EXERCISE TASKS:
1: Duplicate the passage of the Baduku review between "New arrivals in" and "their pioneering work.", inclusive.
2: Resume the review of the Kannada novel Baduku, continuing it from the point where it stops.

PROVIDED PASSAGE:
────

New arrivals in Kannada...
Baduku by Geetha
Nagabhushana
Lohia Prakashana, Rs. 190
THE REALISTIC tradition in Kannada fiction is making an assertive comeback during the last two decades after an interlude of modernistic writing, focussing on the angst of the alienated individual. This is not merely a new incarnation of the very same writers who have had a change of heart. On the contrary, a spectrum of experiences, which is both region specific and community specific, is finding a literary expression perhaps for the first time. It is easy, but improper to dismiss them as anthropological excesses. The fact that many practitioners of this school are women is significant by itself. Writers such as Vaidehi, Nagaveni, Champavathi, Jahnavi et al have broken new grounds by their pioneering work.
Geetha Nagabhushana is yet another member of this exclusive group. She is the first woman from Karnataka and also the first writer from Hyderabad-Karnataka to secure the Kendra Sahitya Academy Award in Kannada.
Baduku, which was published in 2001 and has won the coveted prize (which is what has prompted the review), is her magnum opus, coming after a series of novels and collection of short stories, which were imbued with a spirit of rebellion. It is written in a racy style, charged with emotions. This novel is at once a saga of individuals, communities and societies caught in a flood of historical processes beyond their control. However, the fabric of the novel is made of human relations with all their joys and pains. The large canvass of a novel has made it possible for the writer to delineate the evolution of characters with loving care and provide minute authentic details. The ebbs and flows in the life of Mallappa Jamadar, his wife Mallamma and the next three generations in the family are portrayed in the backdrop of a rural community. However, the protagonists of the novel are Kashamma and Shanamma, the daughters of Mallappa who display lots of tenacity and courage in facing the travails of life.

────

PROVIDED DATA:
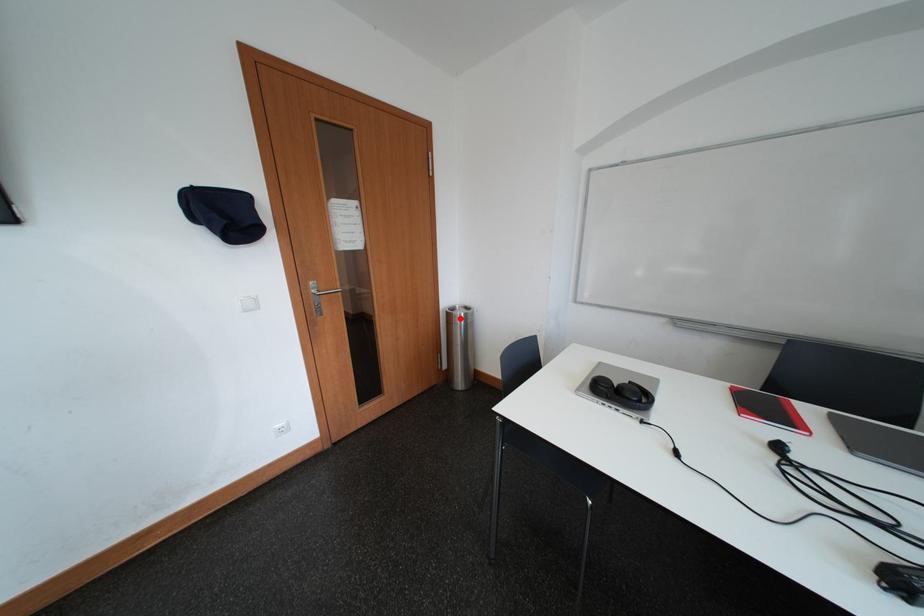
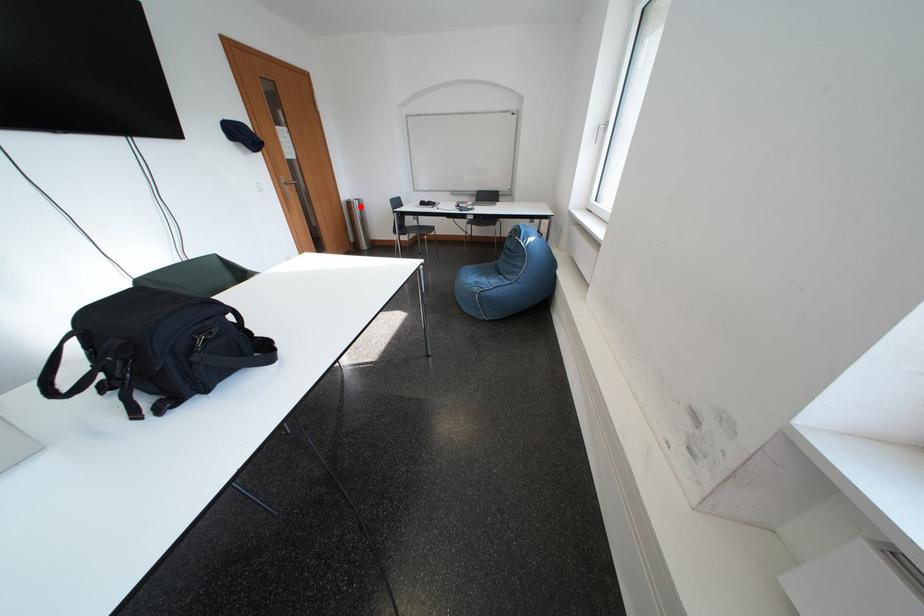
I am providing you with two images of the same scene from different viewpoints. A red point is marked on the first image and another point is marked on the second image. Do the highlighted points in image1 and image2 indicate the same real-world spot?

Yes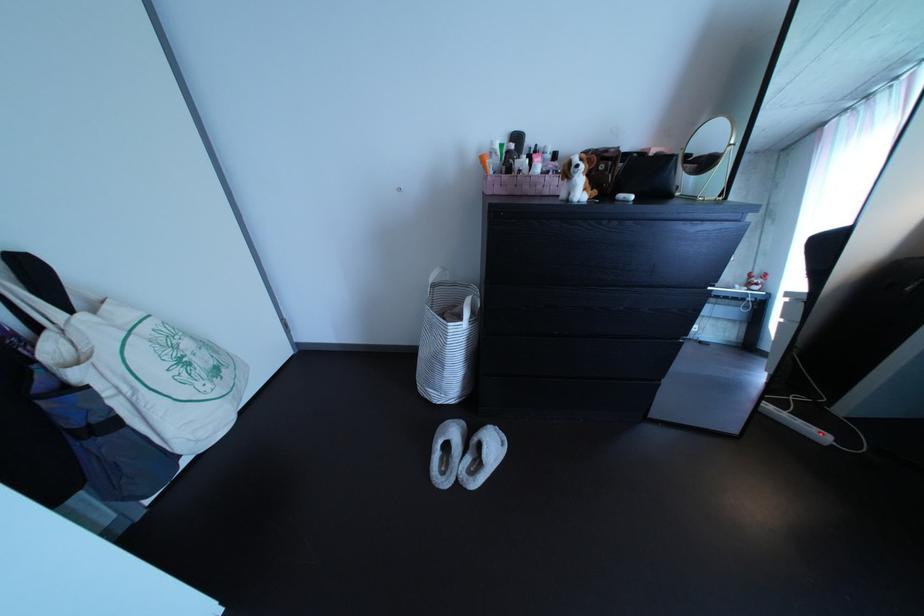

────

TASK-BY-TASK ANSWERS:
1:
New arrivals in Kannada...
Baduku by Geetha
Nagabhushana
Lohia Prakashana, Rs. 190
THE REALISTIC tradition in Kannada fiction is making an assertive comeback during the last two decades after an interlude of modernistic writing, focussing on the angst of the alienated individual. This is not merely a new incarnation of the very same writers who have had a change of heart. On the contrary, a spectrum of experiences, which is both region specific and community specific, is finding a literary expression perhaps for the first time. It is easy, but improper to dismiss them as anthropological excesses. The fact that many practitioners of this school are women is significant by itself. Writers such as Vaidehi, Nagaveni, Champavathi, Jahnavi et al have broken new grounds by their pioneering work.

2:
Kashamma is caught in a vortex of elemental forces such as love and social inhibitors such as caste. But she has the strength of character to tread the path that is dear to her heart even when she is torn asunder between her love for Lingaraja and her concern for Marthanda, her meek but loving husband. Belli, Shanamma's daughter is yet another prototype who is moulded on the twin virtues of love and sacrifice. The novelist has not fallen into the familiar trap of black and white characterisation.
In addition to the major characters, the novel is replete with a number of minor studies, which are remarkable for their authenticity. The inner circle of major characters is surrounded by yet another circle of landless labourers who are dependant on Mallappa and his ilk for their livelihood. Geetha is contemplative and critical of her own community when she writes about marginalised and exploited persona such as Fathroo, Nagammayi and Najmaa. In spite of empathy for people belonging to different levels of social hierarchy, the author is aware of the fact that exploitation is a phenomenon that defies humane concerns. Consequently, she achieves a very fine balance between her rebellious world-view and her essential objectivity.
Baduku celebrates life in an inimitable manner. Primeval forces such as food, sex, motherhood and anger are given their rightful due without any puritanical and judgmental value system.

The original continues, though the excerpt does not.